The study by a team from the University of Pennsylvania, published last week in the Journal of the American Medical Assn., concluded that the diplomatic personnel suffered brain injuries without evidence of head trauma.
The Americans reported a range of symptoms including hearing loss, headaches, dizziness, nausea and loss of concentration. Initially, the U.S. government blamed the symptoms on “sonic” or “acoustic” attacks but has since backed off those labels.
Yet the Penn group could not determine a cause, saying that any “sensory phenomena” was of “unclear origin.”
“These individuals appeared to have sustained injury to widespread brain networks without an associated history of head trauma,” the study said.
“Nonetheless,” the JAMA added in an attached report, “the similarities among the 21 cases merit consideration of a common medical, environmental or psychological event as the potential cause.”
The State Department has said a total of 24 people reported symptoms after hearing strange, high-pitched sounds, or a kind of pressure on their ears, at their diplomatic homes in Havana or in hotels. The study’s authors said they looked at only 21 cases of people who submitted to “multidisciplinary evaluation.”
The symptoms were first reported in late 2016 but not disclosed by the State Department until August. In response, Washington expelled 17 Cuban diplomats from Washington and ordered most of its own diplomatic personnel in Havana back to U.S. soil and restricted travel there to emergency personnel.
The two governments at first said they were cooperating in the investigation but soon fell into mutual recrimination. The government of President Raul Castro condemned the purported attacks and denied any involvement but later called into question the veracity of the incidents.
The Trump administration, after first welcoming Havana’s cooperation, later blamed Castro’s government for failing in its duty to keep foreign diplomats safe on the island as per international treaty.
The chill in diplomatic relations followed a major opening between Washington and Havana under President Obama, which ended half a century of Cold War hostilities. The U.S. reopened its embassy in Havana, and Cuba did the same in Washington, in 2015.

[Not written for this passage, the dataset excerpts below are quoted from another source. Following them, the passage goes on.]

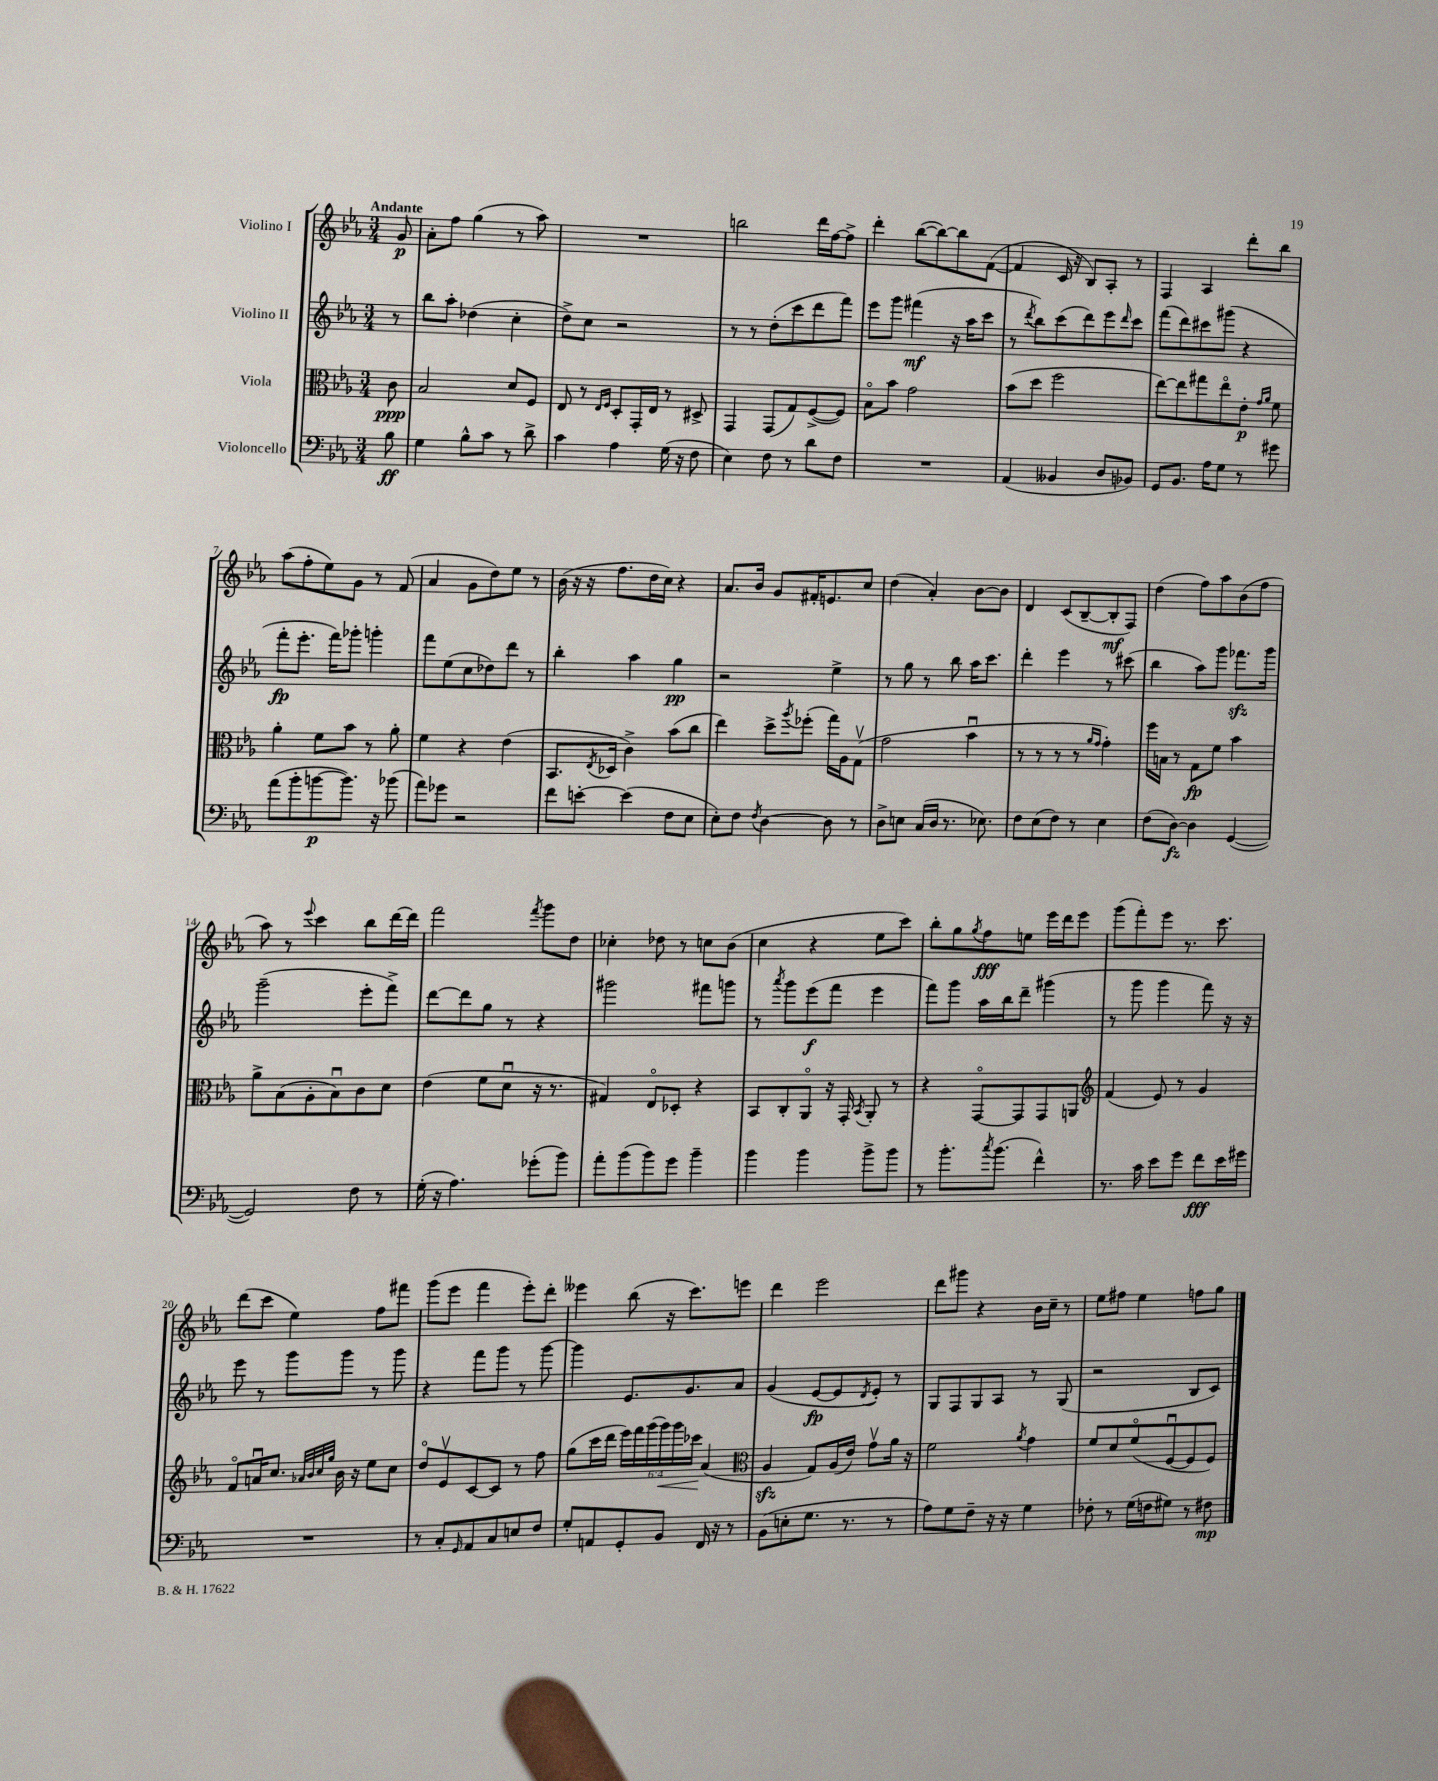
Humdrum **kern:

**kern	**kern	**kern	**kern
*staff4	*staff3	*staff2	*staff1
*clefF4	*clefC3	*clefG2	*clefG2
*k[b-e-a-]	*k[b-e-a-]	*k[b-e-a-]	*k[b-e-a-]
*M3/4	*M3/4	*M3/4	*M3/4
8B-	8c	8r	8g
=	=	=	=
4G	2B-	8bb-	8a-'
.	.	8aa-'	8ff
8B-^^	.	(4dd-	(4gg
8c	.	.	.
8r	8d	4cc'	8r
8d^	8F	.	8aa-)
=	=	=	=
4c	8E-	8dd^)	2.r
.	8r	8cc	.
.	16qqE-	.	.
.	16qqF	.	.
4A-	8D'	2r	.
.	16GG'	.	.
.	16E-	.	.
(16G	8r	.	.
16r	.	.	.
8F	8D#^	.	.
=	=	=	=
4E-)	4GG	8r	2bb
.	.	8r	.
8F	(8GG	(8dd'	.
8r	8G)	8ccc	.
8d	([8F^	8ddd	16ddd
.	.	.	[16ff
8F	8F])	8fff)	8ff^]
=	=	=	=
2.r	8B-o	8eee-	4ddd'
.	8b-	8ggg	.
.	2g	(4fff#	([8bb-
.	.	.	8bb-_)
.	.	16r	8bb-]
.	.	16aa-	.
.	.	8ccc	([8f
=	=	=	=
(4AA-	(8b-	8r	4f]
.	.	8qddd	.
.	8dd	8bb-)	.
4BB--	2ff	(8ccc	16c
.	.	.	16r
.	.	8ddd)	8B-)
8D	.	8eee-	8A-'
.	.	16qqddd	.
8BB-)	.	8ccc	8r
=	=	=	=
8GG	[8ee-)	(8fff	4F
8.BB-	8ee-]	8ddd)	.
.	8gg#	8ccc#	4A-
16A-	.	.	.
8G	8ee-o	(8ggg#	.
8r	8e-'	4r	8ddd'
.	16qqg	.	.
.	16qqa-	.	.
8g#	8f	.	8bb-
=	=	=	=
(8a-	4a-'	8fff'	(8aa-
8b-'	.	8.eee-'	8ff'
[8b	8f	.	8ee-)
.	.	16fff)	.
8.b])	8b-	8ggg-'	8g
.	8r	4ggg'	8r
16r	.	.	.
(8b-	8a-'	.	(8f
=	=	=	=
8a-)	4f	8fff	4a-
8g-	.	(8ee-	.
2r	4r	8cc	8g
.	.	8dd-)	8dd)
.	(4e-	8ddd	8ee-
.	.	8r	8r
=	=	=	=
8f	8.BB-	4bb-'	(16b-
.	.	.	16r
[8e'	.	.	16r
.	8qE-	.	.
.	16D-	.	8.ff
(4e]	4c^)	4aa-	.
.	.	.	16dd
.	.	.	16cc)
8F	(8b-	4gg	4r
8E-	8cc	.	.
=	=	=	=
8E-')	4ee-)	2r	8.a-
8F	.	.	.
.	.	.	16b-
8qF	.	.	.
[4D	8dd^	.	8g
.	8qaa-	.	.
.	(8ff-'	.	16f#'
.	.	.	8.e
8D]	16gg)	4ee-^	.
.	16A-	.	.
8r	(8Gv	.	8cc
=	=	=	=
8D^	2g	8r	(4dd
8E	.	8gg	.
(16C	.	8r	4a-')
16D	.	.	.
8.r	.	8bb-	.
.	4b-u	16aa-	[8b-
8.E-)	.	8.ccc	.
.	.	.	8b-]
=	=	=	=
8F	8r	4ddd'	4d
(8E-	8r	.	.
8F)	8r	4eee-	(8c
8r	8r	.	[8B-~
.	16qqa-	.	.
.	16qqg	.	.
4E-	4g')	8r	8B-']
.	.	(8ccc#	8F)
=	=	=	=
(8F	16ff	4bb-	(4dd
.	16B	.	.
[8D)	8r	.	.
4D]	8G	8aa-)	8ff)
.	8f	8ggg	8aa-
([4GG	4b-	8.fff-	(8b-
.	.	.	8ff
.	.	16ggg	.
=	=	=	=
2GG])	8a-^	(2ggg~	8aa-)
.	(8B-	.	8r
.	.	.	8qqeee-
.	8A-'	.	4ccc
.	8B-u)	.	.
8F	8c	8eee-'	8bb-
8r	8d	8fff^)	[16ddd
.	.	.	16ddd]
=	=	=	=
(16G'	(4e-	[8ddd	2fff
16r	.	.	.
4.A-)	.	8ddd]	.
.	8f	8gg	.
.	8du	8r	.
.	.	.	8qfff
(8g-'	16r	4r	8ggg
.	8.r	.	.
8b-)	.	.	8dd
=	=	=	=
8a-'	4G#)	2ggg#	4cc-'
(8b-	.	.	.
8b-)	8E-o	.	8dd-
8g	8D-'	.	8r
4b-~	4r	8fff#	8cc
.	.	8ggg	(8b-
=	=	=	=
4b-	8BB-	8r	4cc
.	.	8qaaa-	.
.	8C'	8ggg	.
4b-	8AA-o	(8eee-	4r
.	16r	8fff	.
.	16GG'	.	.
.	8qBB-	.	.
8b-^	8AA-'	4eee-	8ee-
8b-	8r	.	8ccc)
=	=	=	=
8r	4r	8fff)	8bb-'
8.b-'	.	8ggg	8gg
.	.	.	8qgg
.	[8GGo	16aa-	8ff
8qcc	.	.	.
(8.b-	.	16bb-	.
.	8GG]	8ddd~	8ee
4f^^)	8GG	(4ggg#	16eee-
.	.	.	16ddd
.	8AA	.	8eee-
=	=	=	=
*	*clefG2	*	*
8.r	(4f	8r	(8ggg
.	.	8ggg	8fff')
16c	.	.	.
8e-	8e-)	4ggg	8eee-
8g	8r	.	8.r
8f	4g	8fff)	.
.	.	.	8.ccc
16e-	.	16r	.
16g#	.	16r	.
=	=	=	=
2.r	8fo	8eee-	(8ddd
.	16au	8r	8ccc
.	8.cc	.	.
.	.	8ggg	4ee-)
.	32qqa-	.	.
.	32qqb-	.	.
.	32qqcc	.	.
.	32qqgg	.	.
.	16b-	8ggg	.
.	16r	.	.
.	8ee-	8r	8ff
.	8cc	8ggg	8fff#
=	=	=	=
8r	8ddo	4r	(8ggg
8C'	8e-v	.	8eee-
16qqGG	.	.	.
8AA-	[8c	8fff	4fff
8C	8c]	8ggg	.
8E	8r	8r	8eee-')
8F	8ff	[8ggg	8ddd'
=	=	=	=
8G'	(8gg	4ggg]	4eee--
8AA	16ccc	.	.
.	16ddd	.	.
8GG'	24eee-)	8.e-	(8bb-
.	24fff	.	.
.	(24ggg	.	.
8BB-	24ggg)	.	16r
.	24ggg	.	.
.	.	8.g	8.ccc)
.	24ccc-	.	.
16FF	(4a-	.	.
16r	.	.	.
8r	.	8a-	8eee
=	=	=	=
*	*clefC3	*	*
(8BB-	4A-	(4g	4ddd
8E'	.	.	.
8.G	8G)	[8e-	2eee-
.	(16A-	8e-]	.
8.r	16e-)	.	.
.	.	8qd	.
.	8gv	8e-')	.
8r	16a-	8r	.
.	16r	.	.
=	=	=	=
8A-)	2f	8G	8ddd
8G	.	8F	8ggg#
8F~	.	8G	4r
16r	.	8A-	.
16r	.	.	.
.	8qa-	.	.
4G	4g	8r	16b-
.	.	.	16cc~
.	.	(8G	8r
=	=	=	=
8F-'	8f	2r	8ee-
8r	8d	.	8ff#
(16G	(8fo	.	4ee-
16F	.	.	.
8G#)	[8Fu	.	.
8r	8F]	8B-	8ff
8F#	8F)	8c)	8gg
==	==	==	==
*-	*-	*-	*-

Trump had pledged to roll back that opening but so far has taken only limited steps to restrict some travel to and trade with Cuba by U.S. citizens.
And despite the tension over the embassy illnesses, the two governments have been meeting regularly on law enforcement, money-laundering, immigration and similar technical issues, according to officials from both sides.
But the meetings, which once alternated locations between Havana and Washington, are now held exclusively in Washington because of the illness fears.
The continued talks are aimed at promoting democracy and human rights in Cuba, the State Department says, in keeping with Trump’s stated focus for the communist-ruled island.
Cuban officials argue that the embassy restrictions hurt ordinary Cubans, whom the administration claims to want to help. Cubans, for example, who seek visas to travel to the U.S. to visit relatives or participate in academic programs now must go to Colombia to apply, an expensive and time-consuming task.